> [Provided passage]
· · · · ·

Lifestyle risk factors for osteoporosis

MedSurg Nursing, Oct, 1997 by Terry N. Thomas

Osteoporosis is a threat to women's health. It leads to hip, wrist, and vertebral fractures in 1.5 million women per year in the United States (Paier, 1996). There are many factors that put women at risk for osteoporosis. Nonmodifiable factors include postmenopausal status, age, and genetics. Modifiable factors include low calcium intake, lack of physical activity, and ingestion of substances that affect bone mineral density, including cigarettes, alcohol, and caffeine. Teaching women how they can modify lifestyle factors to decrease their risk for osteoporosis is an important nursing intervention. Nurses are in a position to facilitate health protection and promotion with their clients. After reviewing the basic physiology behind bone health, four lifestyle risk factors--lack of physical activity, smoking, caffeine ingestion, and alcohol intake--will be discussed.

Bone Health

Bone is continually being restructured. Bones are made or kept strong by keeping a positive balance between bone resorption and bone formation. There are two basic types of bone in the body--cortical and trabecular. Cortical bone constitutes the outer structure of the bone and is less metabolically active. The shafts of the long bones in the body are made mostly of cortical bone (Wardlaw, 1993). Trabecular bone is found in the flat bones such as the vertebrae and pelvis, and at the end of the long bones. It is more active metabolically than cortical bone, but can not be replaced once lost. The trabecular bone forms the internal support structure of the bone (Wardlaw, 1993). Both men and women lose trabecular bone as they age, but women lose much more trabecular bone than men. During the phase of menopause, women have rapid bone loss related to decreasing estrogen levels (Erickson & Jones, 1992).

Bone is constantly being remodeled through a process of resorption and formation. Osteoclasts bind to the bone and cause resorption. Certain substances released by the osteoclastic activity attract osteoblastic cells to the site. These osteoblastic cells replace the osteoclasts and synthesize new bone matrix. This process takes anywhere from 3 to 4 months with 10% of the bone being involved at any one time (Wardlaw, 1993).

Lack of Physical Exercise

Prolonged immobility, such as bed rest, decreases bone mineral density through the loss of bone minerals (Sardana, 1992). Lack of physical activity leads to decreased mechanical (muscle) stress on the bone. This appears to increase bone resorption without a corresponding increase in osteoblastic activity (Wardlaw, 1993). Conversely, athletes who have larger muscle mass than nonathletes tend to have greater bone density, supporting an association between mechanical stress and bone density (Erickson & Jones, 1992). Repetitive mechanical stress seems to be the most beneficial type of activity so weightlifting and weight-bearing exercise, such as walking and running, are examples of exercise which may increase bone mineral density.

· · · · ·

> [Dataset excerpt]

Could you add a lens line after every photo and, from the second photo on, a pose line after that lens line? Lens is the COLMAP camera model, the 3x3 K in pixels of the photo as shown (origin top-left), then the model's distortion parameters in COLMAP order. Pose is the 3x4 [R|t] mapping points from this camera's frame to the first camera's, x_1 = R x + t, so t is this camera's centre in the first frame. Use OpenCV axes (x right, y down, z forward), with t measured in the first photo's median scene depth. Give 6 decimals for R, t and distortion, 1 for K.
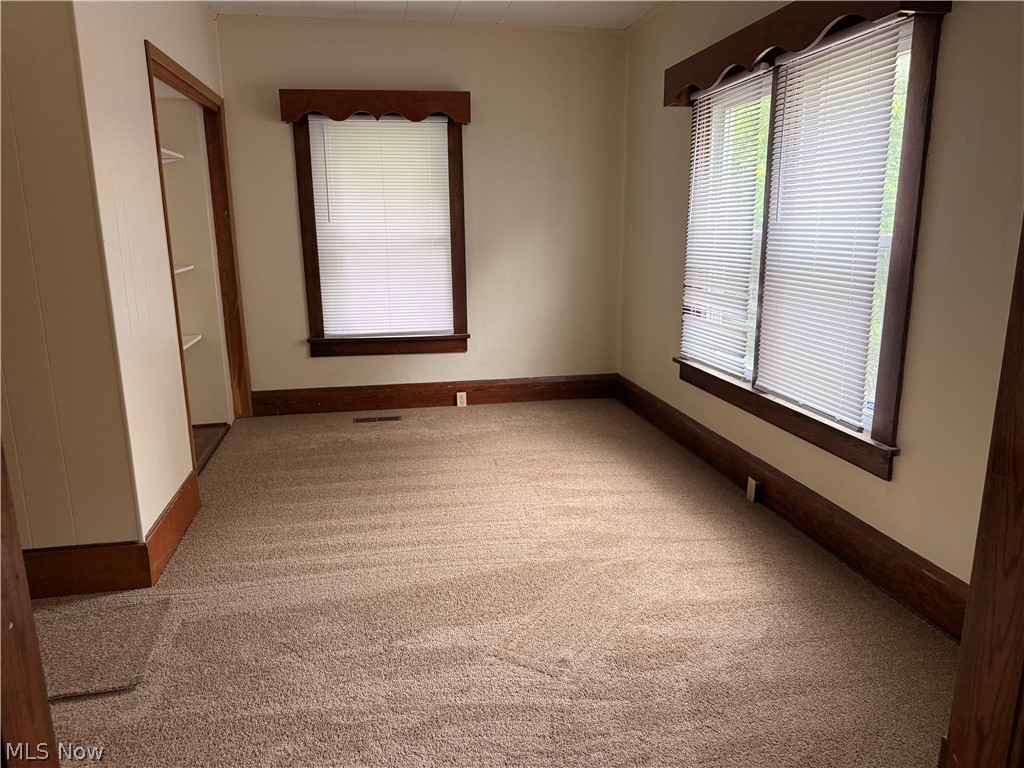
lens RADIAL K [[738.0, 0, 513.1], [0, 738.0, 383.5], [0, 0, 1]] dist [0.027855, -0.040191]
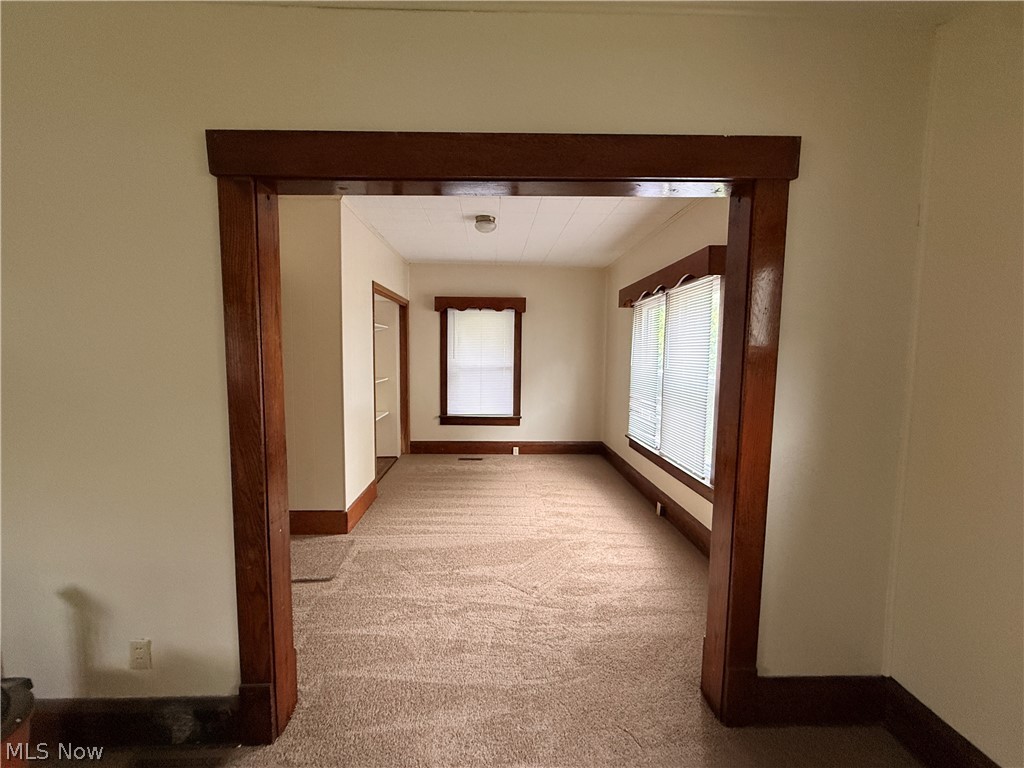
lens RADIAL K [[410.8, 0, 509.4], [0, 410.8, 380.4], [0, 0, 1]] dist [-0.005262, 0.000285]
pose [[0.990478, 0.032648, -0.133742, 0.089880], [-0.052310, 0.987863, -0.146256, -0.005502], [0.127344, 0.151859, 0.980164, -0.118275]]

· · · · ·

> [Exercise aim] Please extend the passage on lifestyle risk factors for osteoporosis, picking up right after its final sentence.

> [Answer box]
It is difficult to ascertain, however, how much and what kind of exercise is most beneficial in preventing osteoporosis. Walker and Holm (1993) point out the difficulty of comparing studies that use different definitions and tools for measuring exercise. They found the largest differences in results when questionnaires and interviews were used to measure exercise. Nevertheless, a recent comprehensive study (Kushi et al., 1997) on physical activity and mortality in postmenopausal women found that both vigorous and moderate physical exercise significantly reduced mortality in this age group. Therefore, some form of weight-bearing exercise is recommended for the overall health of postmenopausal women.

Smoking

Smoking puts women at risk for osteoporosis because smoking decreases serum estrogen. Estrogen most likely has an effect on osteoblasts, which causes an increase in new bone formation (Moore & Noonan, 1996). Loss of estrogen leads to decreased osteoblastic action progressing to an imbalance between resorption and formation. Estrogen also plays a role in the absorption of calcium, an essential nutrient in forming strong bones (Wardlaw & Weese, 1995).

Increased weight is also associated with increased bone density presumably because of increased stress on weight-bearing bones. Smokers tend to have lean body masses (Mazess & Barden, 1991) perhaps because of the interference of smoking with eating. The combination of decreased estrogen and low body weight leads to increased risk for osteoporosis.

It is important to note that estrogen replacement therapy will not protect against osteoporosis as well in women who smoke as opposed to women who do not smoke (Lappe, 1994). Therefore, women who continue to smoke and wish to take estrogen replacement therapy for preventing osteoporosis will need their doses adjusted accordingly.

Alcohol Intake

Alcohol intake increases women's susceptibility to osteoporosis by three different mechanisms. First, excessive alcohol consumption depresses bone formation by decreasing osteoblastic activity (Lappe, 1994). This leads to an imbalance between the resorptive osteoclastic activity and the formative osteoblastic activity progressing to decreased bone mineral density. Excess alcohol intake also leads to interference with proper nutrition, especially calcium and vitamin D intake.